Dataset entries
○ ○ ○ ○ ○ ○ ○

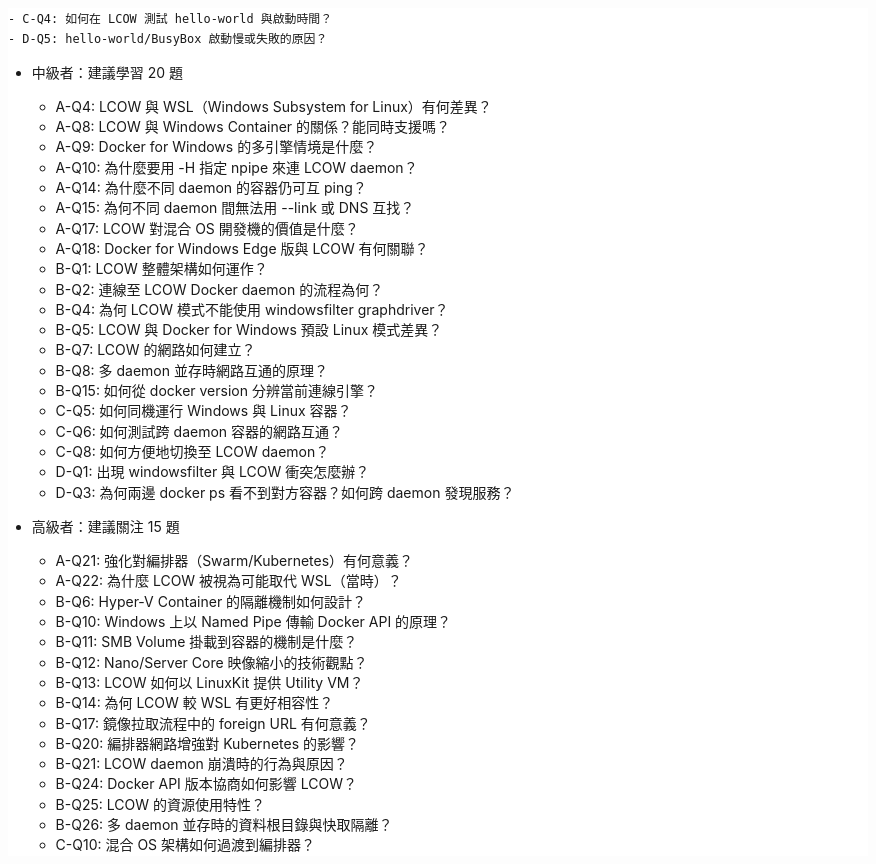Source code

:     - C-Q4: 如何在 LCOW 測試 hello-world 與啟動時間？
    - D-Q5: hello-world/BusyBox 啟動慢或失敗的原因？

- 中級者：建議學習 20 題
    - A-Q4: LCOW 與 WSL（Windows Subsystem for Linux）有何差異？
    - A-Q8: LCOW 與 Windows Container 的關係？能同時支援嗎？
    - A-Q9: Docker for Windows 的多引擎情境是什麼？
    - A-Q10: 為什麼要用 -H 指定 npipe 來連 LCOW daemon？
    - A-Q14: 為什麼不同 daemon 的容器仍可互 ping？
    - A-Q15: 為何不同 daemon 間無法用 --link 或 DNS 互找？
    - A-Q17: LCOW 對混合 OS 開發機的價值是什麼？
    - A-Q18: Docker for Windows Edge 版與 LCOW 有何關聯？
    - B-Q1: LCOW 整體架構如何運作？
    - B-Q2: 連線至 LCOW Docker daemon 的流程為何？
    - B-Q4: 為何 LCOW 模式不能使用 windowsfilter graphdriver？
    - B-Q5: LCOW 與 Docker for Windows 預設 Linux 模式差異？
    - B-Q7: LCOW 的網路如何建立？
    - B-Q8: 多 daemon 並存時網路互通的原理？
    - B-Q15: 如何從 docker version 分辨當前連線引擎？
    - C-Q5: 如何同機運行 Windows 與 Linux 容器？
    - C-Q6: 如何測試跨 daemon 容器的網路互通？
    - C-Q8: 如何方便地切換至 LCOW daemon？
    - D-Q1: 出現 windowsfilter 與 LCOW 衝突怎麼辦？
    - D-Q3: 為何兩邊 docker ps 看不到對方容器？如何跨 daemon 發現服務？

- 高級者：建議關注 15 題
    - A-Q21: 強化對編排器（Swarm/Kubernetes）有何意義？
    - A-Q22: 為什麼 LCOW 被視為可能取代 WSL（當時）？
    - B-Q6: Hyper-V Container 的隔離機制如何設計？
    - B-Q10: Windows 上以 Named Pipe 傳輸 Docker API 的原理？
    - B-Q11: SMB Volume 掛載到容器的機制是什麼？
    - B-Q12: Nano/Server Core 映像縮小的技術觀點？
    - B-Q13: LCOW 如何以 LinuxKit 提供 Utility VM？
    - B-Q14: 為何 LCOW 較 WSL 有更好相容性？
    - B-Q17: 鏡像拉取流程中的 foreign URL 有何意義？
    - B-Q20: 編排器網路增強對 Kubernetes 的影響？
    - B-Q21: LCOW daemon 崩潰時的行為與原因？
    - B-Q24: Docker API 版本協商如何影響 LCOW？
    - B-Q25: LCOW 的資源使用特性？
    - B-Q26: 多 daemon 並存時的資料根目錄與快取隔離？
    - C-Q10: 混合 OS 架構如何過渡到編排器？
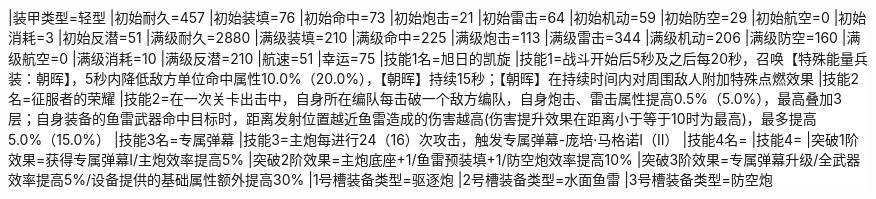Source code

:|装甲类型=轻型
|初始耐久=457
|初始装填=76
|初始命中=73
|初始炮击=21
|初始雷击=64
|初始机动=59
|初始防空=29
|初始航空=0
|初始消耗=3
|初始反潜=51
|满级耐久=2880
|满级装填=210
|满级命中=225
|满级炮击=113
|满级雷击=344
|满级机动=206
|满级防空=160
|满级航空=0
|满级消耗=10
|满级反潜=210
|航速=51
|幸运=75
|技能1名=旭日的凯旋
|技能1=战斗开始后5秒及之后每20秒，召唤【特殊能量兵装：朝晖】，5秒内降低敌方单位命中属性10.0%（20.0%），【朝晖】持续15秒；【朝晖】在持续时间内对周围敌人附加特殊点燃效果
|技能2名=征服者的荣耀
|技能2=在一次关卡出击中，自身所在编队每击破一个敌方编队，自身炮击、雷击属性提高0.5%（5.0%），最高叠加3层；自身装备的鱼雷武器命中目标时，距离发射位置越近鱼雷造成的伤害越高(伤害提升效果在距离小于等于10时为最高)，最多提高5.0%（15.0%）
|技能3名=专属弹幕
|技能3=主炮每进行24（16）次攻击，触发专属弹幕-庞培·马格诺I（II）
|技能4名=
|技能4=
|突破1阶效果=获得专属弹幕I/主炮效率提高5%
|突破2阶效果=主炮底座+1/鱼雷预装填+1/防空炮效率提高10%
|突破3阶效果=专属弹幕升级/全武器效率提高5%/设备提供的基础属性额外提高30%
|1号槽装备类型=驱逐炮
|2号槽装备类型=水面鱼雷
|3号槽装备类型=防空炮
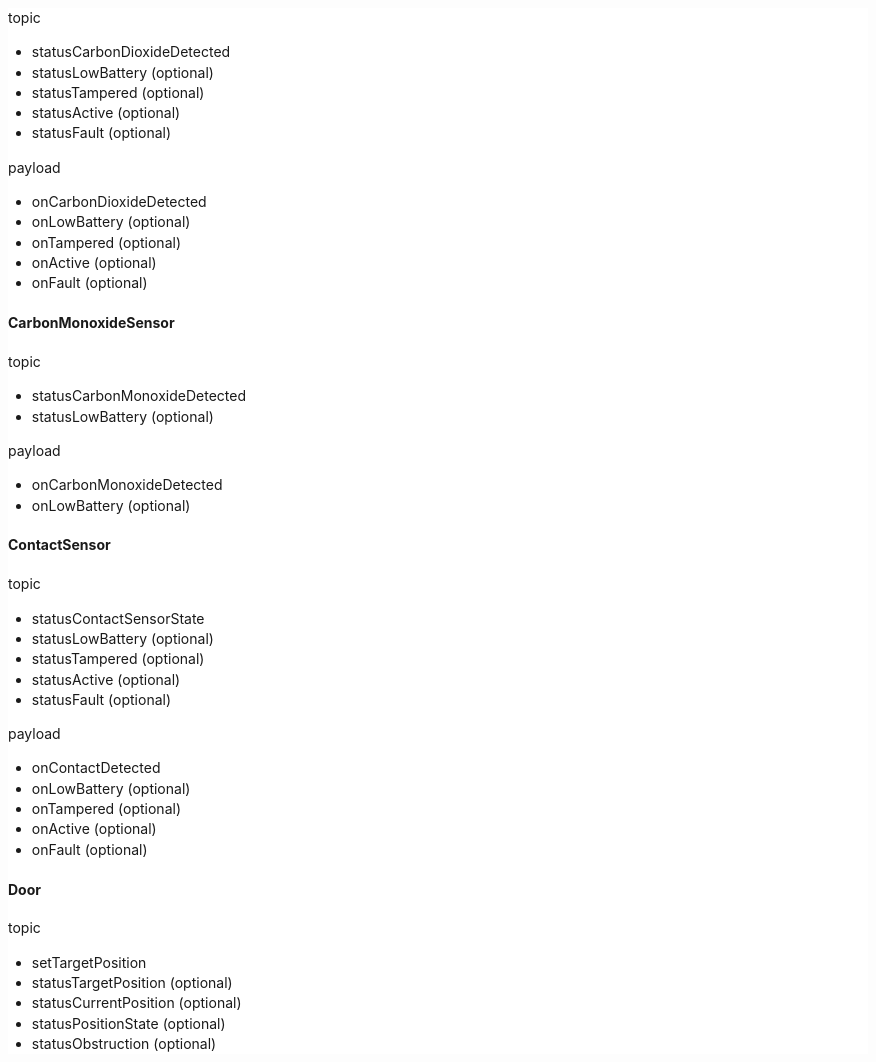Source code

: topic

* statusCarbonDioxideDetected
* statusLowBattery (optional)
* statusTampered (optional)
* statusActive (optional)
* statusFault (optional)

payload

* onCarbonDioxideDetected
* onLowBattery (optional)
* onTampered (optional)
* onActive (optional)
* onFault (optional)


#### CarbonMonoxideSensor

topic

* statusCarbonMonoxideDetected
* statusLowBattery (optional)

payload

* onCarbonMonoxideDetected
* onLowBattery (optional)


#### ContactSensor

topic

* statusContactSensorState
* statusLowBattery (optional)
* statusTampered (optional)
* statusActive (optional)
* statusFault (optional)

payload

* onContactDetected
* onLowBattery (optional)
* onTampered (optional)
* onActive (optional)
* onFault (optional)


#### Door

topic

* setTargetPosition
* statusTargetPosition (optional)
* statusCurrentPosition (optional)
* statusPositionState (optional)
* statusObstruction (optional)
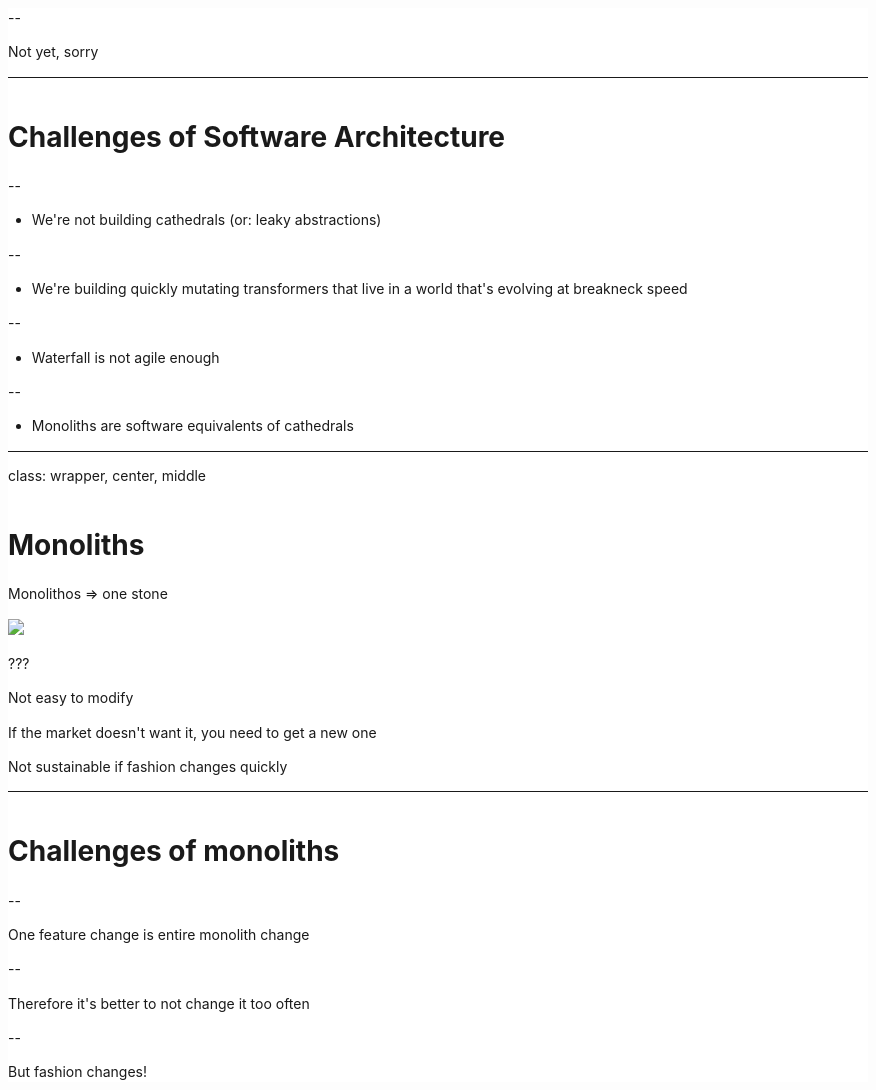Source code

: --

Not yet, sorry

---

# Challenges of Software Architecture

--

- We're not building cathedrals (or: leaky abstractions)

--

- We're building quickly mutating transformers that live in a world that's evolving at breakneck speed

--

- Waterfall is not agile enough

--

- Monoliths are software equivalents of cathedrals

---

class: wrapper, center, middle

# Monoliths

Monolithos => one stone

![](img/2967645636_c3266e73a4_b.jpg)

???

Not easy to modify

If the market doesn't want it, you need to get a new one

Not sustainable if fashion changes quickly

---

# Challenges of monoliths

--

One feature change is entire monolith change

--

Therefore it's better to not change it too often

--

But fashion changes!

○ ○ ○ ○ ○ ○ ○

What is needed is every record above, returned exactly, with the pictures omitted.

Task response ::
Source code

:     - C-Q4: 如何在 LCOW 測試 hello-world 與啟動時間？
    - D-Q5: hello-world/BusyBox 啟動慢或失敗的原因？

- 中級者：建議學習 20 題
    - A-Q4: LCOW 與 WSL（Windows Subsystem for Linux）有何差異？
    - A-Q8: LCOW 與 Windows Container 的關係？能同時支援嗎？
    - A-Q9: Docker for Windows 的多引擎情境是什麼？
    - A-Q10: 為什麼要用 -H 指定 npipe 來連 LCOW daemon？
    - A-Q14: 為什麼不同 daemon 的容器仍可互 ping？
    - A-Q15: 為何不同 daemon 間無法用 --link 或 DNS 互找？
    - A-Q17: LCOW 對混合 OS 開發機的價值是什麼？
    - A-Q18: Docker for Windows Edge 版與 LCOW 有何關聯？
    - B-Q1: LCOW 整體架構如何運作？
    - B-Q2: 連線至 LCOW Docker daemon 的流程為何？
    - B-Q4: 為何 LCOW 模式不能使用 windowsfilter graphdriver？
    - B-Q5: LCOW 與 Docker for Windows 預設 Linux 模式差異？
    - B-Q7: LCOW 的網路如何建立？
    - B-Q8: 多 daemon 並存時網路互通的原理？
    - B-Q15: 如何從 docker version 分辨當前連線引擎？
    - C-Q5: 如何同機運行 Windows 與 Linux 容器？
    - C-Q6: 如何測試跨 daemon 容器的網路互通？
    - C-Q8: 如何方便地切換至 LCOW daemon？
    - D-Q1: 出現 windowsfilter 與 LCOW 衝突怎麼辦？
    - D-Q3: 為何兩邊 docker ps 看不到對方容器？如何跨 daemon 發現服務？

- 高級者：建議關注 15 題
    - A-Q21: 強化對編排器（Swarm/Kubernetes）有何意義？
    - A-Q22: 為什麼 LCOW 被視為可能取代 WSL（當時）？
    - B-Q6: Hyper-V Container 的隔離機制如何設計？
    - B-Q10: Windows 上以 Named Pipe 傳輸 Docker API 的原理？
    - B-Q11: SMB Volume 掛載到容器的機制是什麼？
    - B-Q12: Nano/Server Core 映像縮小的技術觀點？
    - B-Q13: LCOW 如何以 LinuxKit 提供 Utility VM？
    - B-Q14: 為何 LCOW 較 WSL 有更好相容性？
    - B-Q17: 鏡像拉取流程中的 foreign URL 有何意義？
    - B-Q20: 編排器網路增強對 Kubernetes 的影響？
    - B-Q21: LCOW daemon 崩潰時的行為與原因？
    - B-Q24: Docker API 版本協商如何影響 LCOW？
    - B-Q25: LCOW 的資源使用特性？
    - B-Q26: 多 daemon 並存時的資料根目錄與快取隔離？
    - C-Q10: 混合 OS 架構如何過渡到編排器？
Source code

:|装甲类型=轻型
|初始耐久=457
|初始装填=76
|初始命中=73
|初始炮击=21
|初始雷击=64
|初始机动=59
|初始防空=29
|初始航空=0
|初始消耗=3
|初始反潜=51
|满级耐久=2880
|满级装填=210
|满级命中=225
|满级炮击=113
|满级雷击=344
|满级机动=206
|满级防空=160
|满级航空=0
|满级消耗=10
|满级反潜=210
|航速=51
|幸运=75
|技能1名=旭日的凯旋
|技能1=战斗开始后5秒及之后每20秒，召唤【特殊能量兵装：朝晖】，5秒内降低敌方单位命中属性10.0%（20.0%），【朝晖】持续15秒；【朝晖】在持续时间内对周围敌人附加特殊点燃效果
|技能2名=征服者的荣耀
|技能2=在一次关卡出击中，自身所在编队每击破一个敌方编队，自身炮击、雷击属性提高0.5%（5.0%），最高叠加3层；自身装备的鱼雷武器命中目标时，距离发射位置越近鱼雷造成的伤害越高(伤害提升效果在距离小于等于10时为最高)，最多提高5.0%（15.0%）
|技能3名=专属弹幕
|技能3=主炮每进行24（16）次攻击，触发专属弹幕-庞培·马格诺I（II）
|技能4名=
|技能4=
|突破1阶效果=获得专属弹幕I/主炮效率提高5%
|突破2阶效果=主炮底座+1/鱼雷预装填+1/防空炮效率提高10%
|突破3阶效果=专属弹幕升级/全武器效率提高5%/设备提供的基础属性额外提高30%
|1号槽装备类型=驱逐炮
|2号槽装备类型=水面鱼雷
|3号槽装备类型=防空炮
Source code

: topic

* statusCarbonDioxideDetected
* statusLowBattery (optional)
* statusTampered (optional)
* statusActive (optional)
* statusFault (optional)

payload

* onCarbonDioxideDetected
* onLowBattery (optional)
* onTampered (optional)
* onActive (optional)
* onFault (optional)


#### CarbonMonoxideSensor

topic

* statusCarbonMonoxideDetected
* statusLowBattery (optional)

payload

* onCarbonMonoxideDetected
* onLowBattery (optional)


#### ContactSensor

topic

* statusContactSensorState
* statusLowBattery (optional)
* statusTampered (optional)
* statusActive (optional)
* statusFault (optional)

payload

* onContactDetected
* onLowBattery (optional)
* onTampered (optional)
* onActive (optional)
* onFault (optional)


#### Door

topic

* setTargetPosition
* statusTargetPosition (optional)
* statusCurrentPosition (optional)
* statusPositionState (optional)
* statusObstruction (optional)
Source code

: --

Not yet, sorry

---

# Challenges of Software Architecture

--

- We're not building cathedrals (or: leaky abstractions)

--

- We're building quickly mutating transformers that live in a world that's evolving at breakneck speed

--

- Waterfall is not agile enough

--

- Monoliths are software equivalents of cathedrals

---

class: wrapper, center, middle

# Monoliths

Monolithos => one stone

![](img/2967645636_c3266e73a4_b.jpg)

???

Not easy to modify

If the market doesn't want it, you need to get a new one

Not sustainable if fashion changes quickly

---

# Challenges of monoliths

--

One feature change is entire monolith change

--

Therefore it's better to not change it too often

--

But fashion changes!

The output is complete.